BostonU iGEM Team: Welcome


Methodology



Making Destination Vectors and MoClo Parts

    Building Destination Vectors

      In order to generate MoClo Destination Vectors (DV)s, we had to add the alpha fragment of lacZ to BioBrick backbones where DNA parts are normally inserted. First, we PCR amplified the alpha lacZ fragment with primers designed to add both the MoClo fusion sites and type IIs restriction sites to it.

      The amplified products and the backbones were digested with SpeI and ligated together to generate the Destination Vectors (DV)s. We performed blue-white screening to select the correct DVs and selected the blue colonies for mini preps. These were sent for sequencing to verify the correct orientation of the MoClo sites and type IIS restriction sites.

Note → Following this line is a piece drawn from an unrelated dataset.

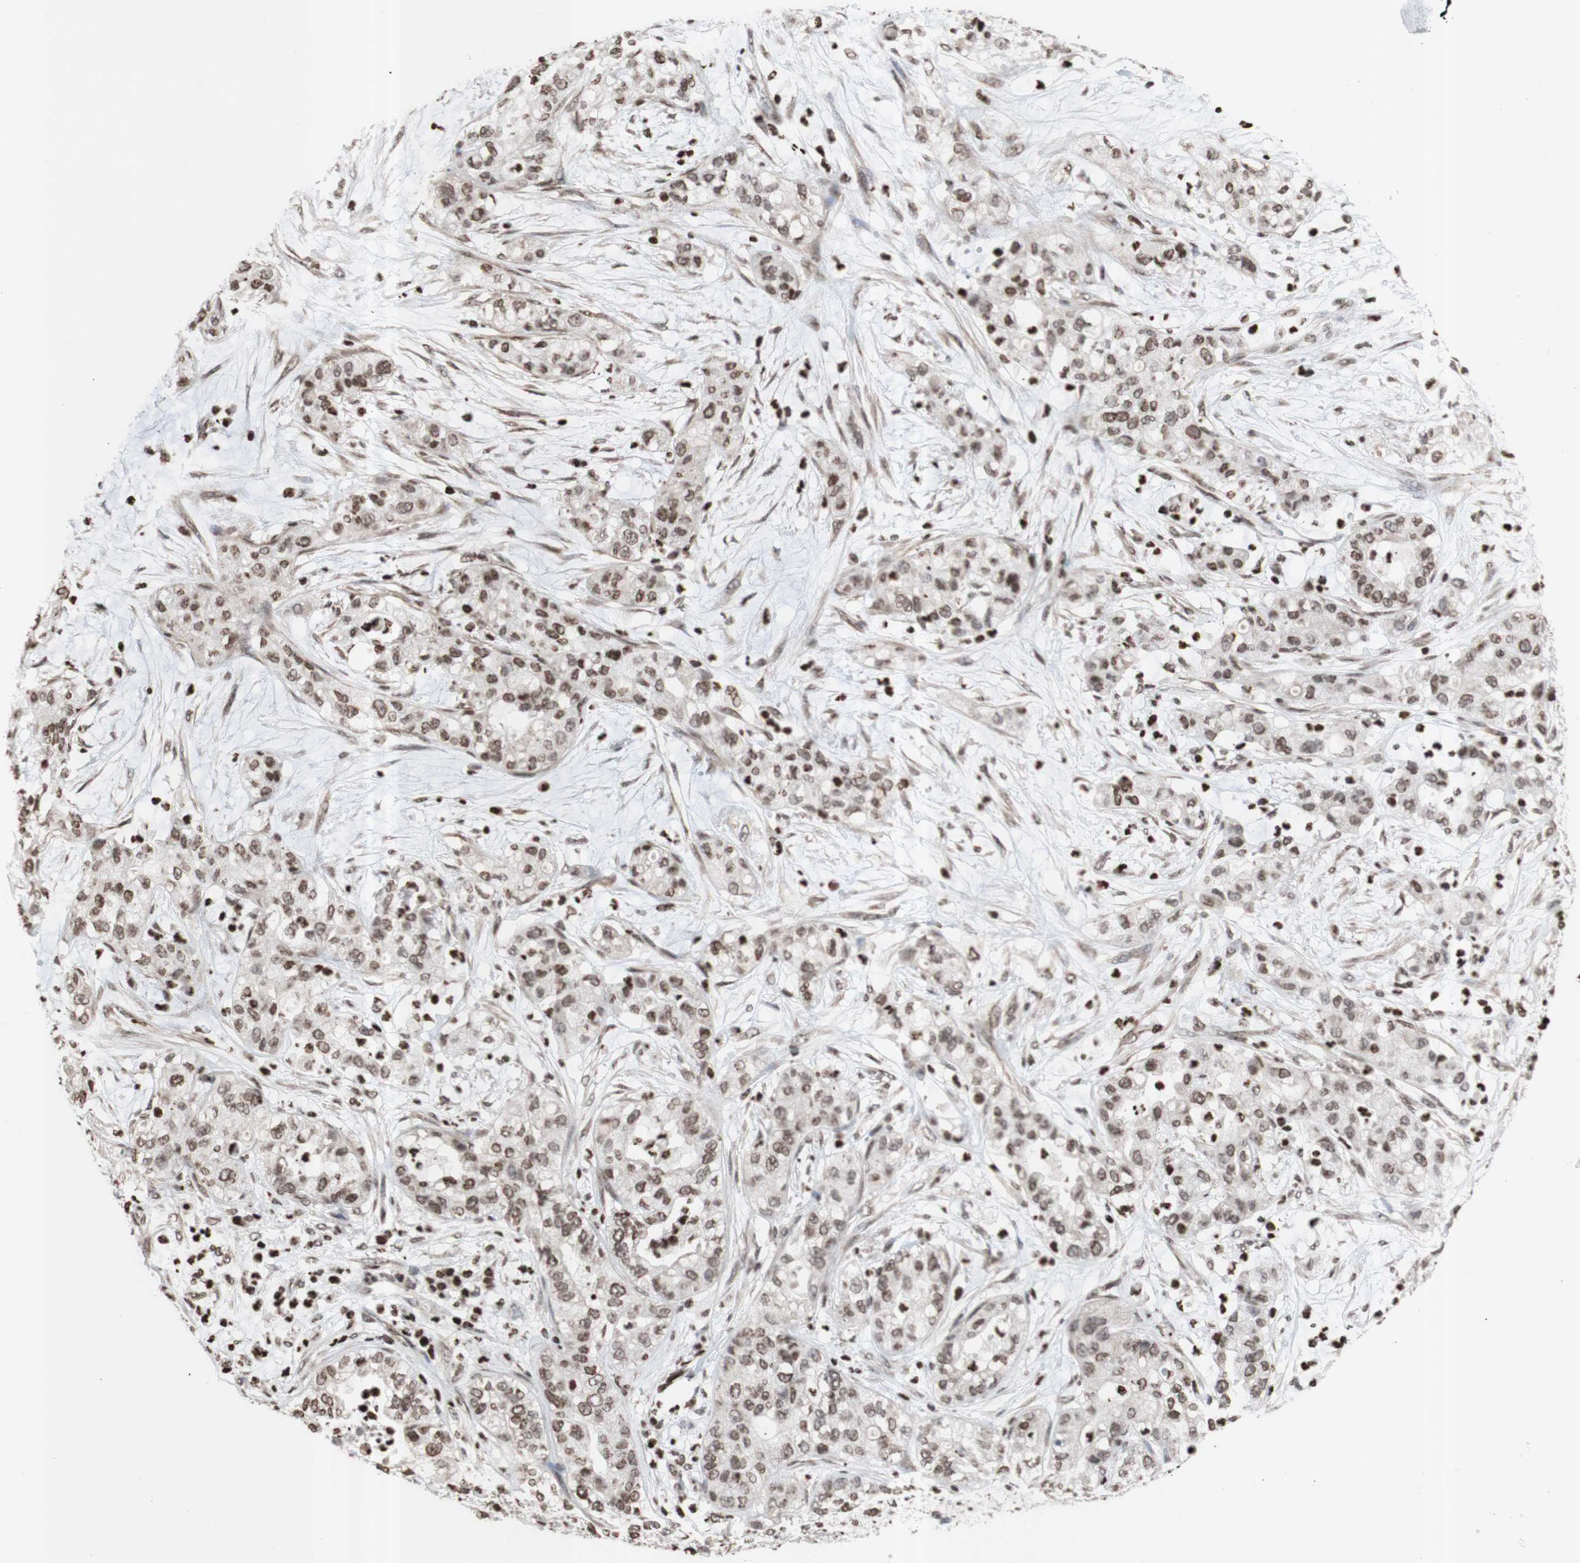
{"staining": {"intensity": "moderate", "quantity": ">75%", "location": "nuclear"}, "tissue": "pancreatic cancer", "cell_type": "Tumor cells", "image_type": "cancer", "snomed": [{"axis": "morphology", "description": "Adenocarcinoma, NOS"}, {"axis": "topography", "description": "Pancreas"}], "caption": "There is medium levels of moderate nuclear staining in tumor cells of pancreatic adenocarcinoma, as demonstrated by immunohistochemical staining (brown color).", "gene": "SNAI2", "patient": {"sex": "female", "age": 78}}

      Level 0 DVs contain Chloramphenicol resistance on the backbone (BioBrick backbone used: pSB1C3) and a BsaI site followed by a Bpil site. Level 1 DVs contain Kanamycin resistance on the backbone (BioBrick backbone used: pSB1K3) and a Bpil site followed by a BsaI site. Level 2 DVs contain Ampicillin resistance on the backbone (BioBrick backbone used: pSB1A3) and a BsaI site followed by a Bpil site.